→ WORK INSTRUCTION 1:
Revise a stretch of the records: begin at the line that has "Регистрация" and stop after the line that has "2026.08.06 19:05", changing "Забыли пароль?" to "Восстановить пароль" and leaving everything else in those lines as it is. Please leave the pictures out of your answer.

Here are today’s minor moves from around the league…
- Righty David Herndon has signed a minor league deal with the Brewers, Adam McCalvy of MLB.com tweets. The 29-year-old, who is trying to reach the bigs for the first time since 2012, has been significantly limited by injuries over the last several seasons. Over 117 total MLB frames from 2010-12, Herndon owns a 3.85 ERA with 5.8 K/9 against 3.2 BB/9.
- Third baseman Josh Bell has signed a minor league deal with the Padres, agent Josh Kusnick announced on Twitter. Formerly a top prospect with the Dodgers and one of the top 40 prospects in baseball (per Baseball America and Baseball Prospectus), Bell spent much of last season in Korea, hitting .267/.345/.433 with the LG Twins. Those numbers are a near-mirror image of his career line at Triple-A, where he’s batted .267/.355/.451 in 1402 plate appearances.

→ INFORMATION PROVIDED:
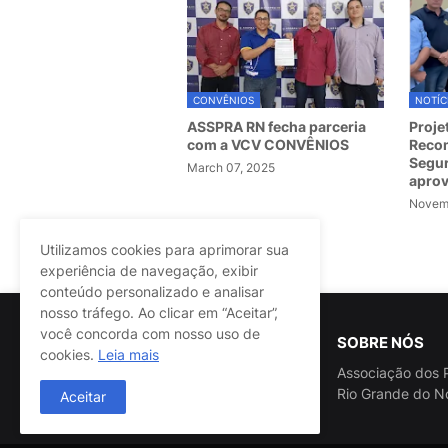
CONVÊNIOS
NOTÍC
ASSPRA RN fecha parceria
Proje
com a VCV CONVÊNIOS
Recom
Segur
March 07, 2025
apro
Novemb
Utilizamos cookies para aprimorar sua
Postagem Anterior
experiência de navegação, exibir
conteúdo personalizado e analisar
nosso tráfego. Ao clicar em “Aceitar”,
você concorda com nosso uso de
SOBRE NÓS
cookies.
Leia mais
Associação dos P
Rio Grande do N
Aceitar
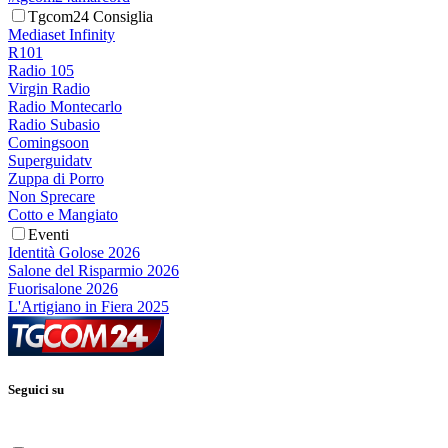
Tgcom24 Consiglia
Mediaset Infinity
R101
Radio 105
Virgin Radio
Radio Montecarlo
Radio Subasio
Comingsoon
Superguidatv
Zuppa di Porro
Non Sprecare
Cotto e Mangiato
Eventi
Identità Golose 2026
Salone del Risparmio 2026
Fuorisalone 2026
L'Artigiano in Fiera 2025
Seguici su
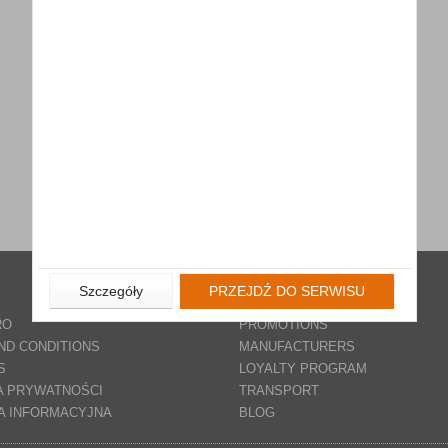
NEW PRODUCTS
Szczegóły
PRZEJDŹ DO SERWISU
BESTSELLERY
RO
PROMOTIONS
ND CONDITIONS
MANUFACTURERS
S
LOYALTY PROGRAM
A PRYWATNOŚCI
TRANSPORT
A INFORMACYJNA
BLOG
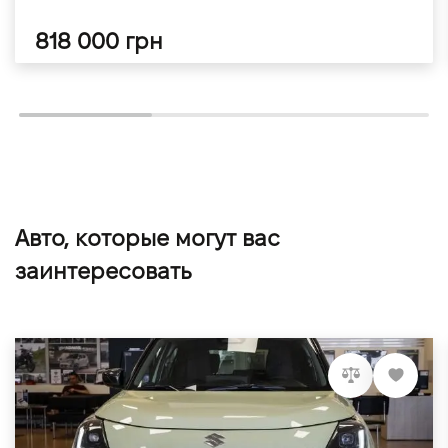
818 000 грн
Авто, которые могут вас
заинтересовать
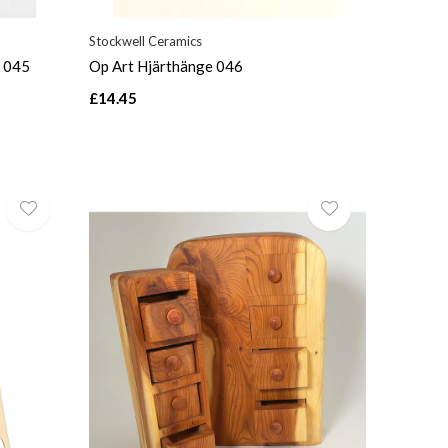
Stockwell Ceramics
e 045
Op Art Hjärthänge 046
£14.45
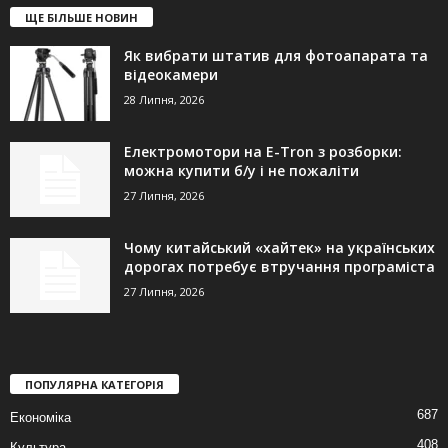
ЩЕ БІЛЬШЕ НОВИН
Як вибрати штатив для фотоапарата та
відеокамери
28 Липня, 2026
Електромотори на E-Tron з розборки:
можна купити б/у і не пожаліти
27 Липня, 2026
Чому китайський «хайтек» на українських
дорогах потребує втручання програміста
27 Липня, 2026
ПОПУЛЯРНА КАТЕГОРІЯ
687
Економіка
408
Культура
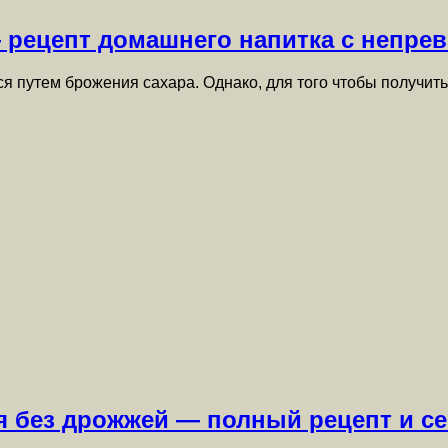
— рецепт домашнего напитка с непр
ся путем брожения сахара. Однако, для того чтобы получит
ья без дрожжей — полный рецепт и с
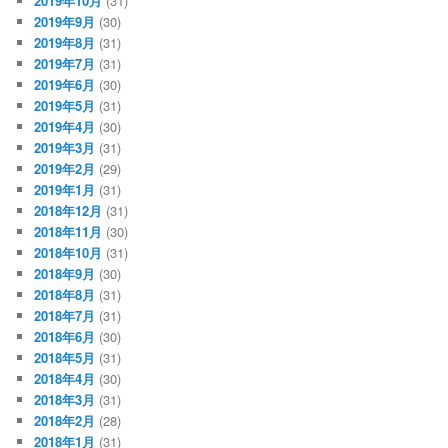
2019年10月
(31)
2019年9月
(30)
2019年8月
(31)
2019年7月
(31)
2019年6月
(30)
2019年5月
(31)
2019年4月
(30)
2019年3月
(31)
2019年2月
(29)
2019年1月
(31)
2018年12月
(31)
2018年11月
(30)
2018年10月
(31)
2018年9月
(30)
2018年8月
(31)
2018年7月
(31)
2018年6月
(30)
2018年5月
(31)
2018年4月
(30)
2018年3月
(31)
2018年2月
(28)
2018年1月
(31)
--
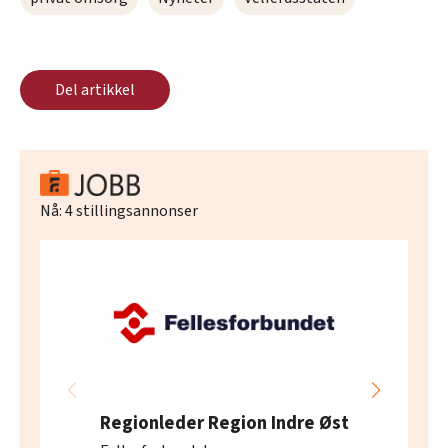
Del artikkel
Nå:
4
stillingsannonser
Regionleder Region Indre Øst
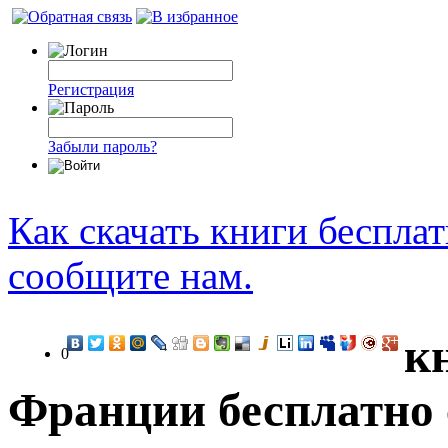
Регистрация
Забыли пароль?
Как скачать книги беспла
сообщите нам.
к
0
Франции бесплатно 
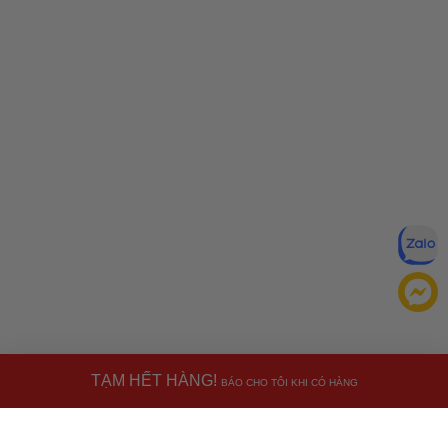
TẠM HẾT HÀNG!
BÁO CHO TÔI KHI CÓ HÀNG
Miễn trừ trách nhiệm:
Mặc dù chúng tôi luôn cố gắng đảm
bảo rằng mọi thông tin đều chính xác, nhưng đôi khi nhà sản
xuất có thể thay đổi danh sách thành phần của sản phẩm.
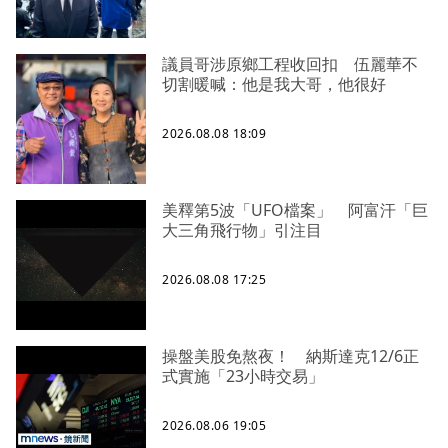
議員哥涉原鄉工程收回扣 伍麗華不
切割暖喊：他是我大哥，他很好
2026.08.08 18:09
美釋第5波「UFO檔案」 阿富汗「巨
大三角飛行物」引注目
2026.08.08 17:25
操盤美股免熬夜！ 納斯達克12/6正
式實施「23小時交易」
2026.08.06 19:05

→ WORK INSTRUCTION 2:
Copy from the baseball moves text word for word, beginning at the words "Here are today’s" and stopping after "1402 plate appearances.".

→ YOUR RESPONSE 1:
Регистрация
Восстановить пароль
Как скачать книги беспла
сообщите нам.
к
0
Франции бесплатно 
TẠM HẾT HÀNG!
BÁO CHO TÔI KHI CÓ HÀNG
Miễn trừ trách nhiệm:
Mặc dù chúng tôi luôn cố gắng đảm
bảo rằng mọi thông tin đều chính xác, nhưng đôi khi nhà sản
xuất có thể thay đổi danh sách thành phần của sản phẩm.
議員哥涉原鄉工程收回扣 伍麗華不
切割暖喊：他是我大哥，他很好
2026.08.08 18:09
美釋第5波「UFO檔案」 阿富汗「巨
大三角飛行物」引注目
2026.08.08 17:25
操盤美股免熬夜！ 納斯達克12/6正
式實施「23小時交易」
2026.08.06 19:05

→ YOUR RESPONSE 2:
Here are today’s minor moves from around the league…
- Righty David Herndon has signed a minor league deal with the Brewers, Adam McCalvy of MLB.com tweets. The 29-year-old, who is trying to reach the bigs for the first time since 2012, has been significantly limited by injuries over the last several seasons. Over 117 total MLB frames from 2010-12, Herndon owns a 3.85 ERA with 5.8 K/9 against 3.2 BB/9.
- Third baseman Josh Bell has signed a minor league deal with the Padres, agent Josh Kusnick announced on Twitter. Formerly a top prospect with the Dodgers and one of the top 40 prospects in baseball (per Baseball America and Baseball Prospectus), Bell spent much of last season in Korea, hitting .267/.345/.433 with the LG Twins. Those numbers are a near-mirror image of his career line at Triple-A, where he’s batted .267/.355/.451 in 1402 plate appearances.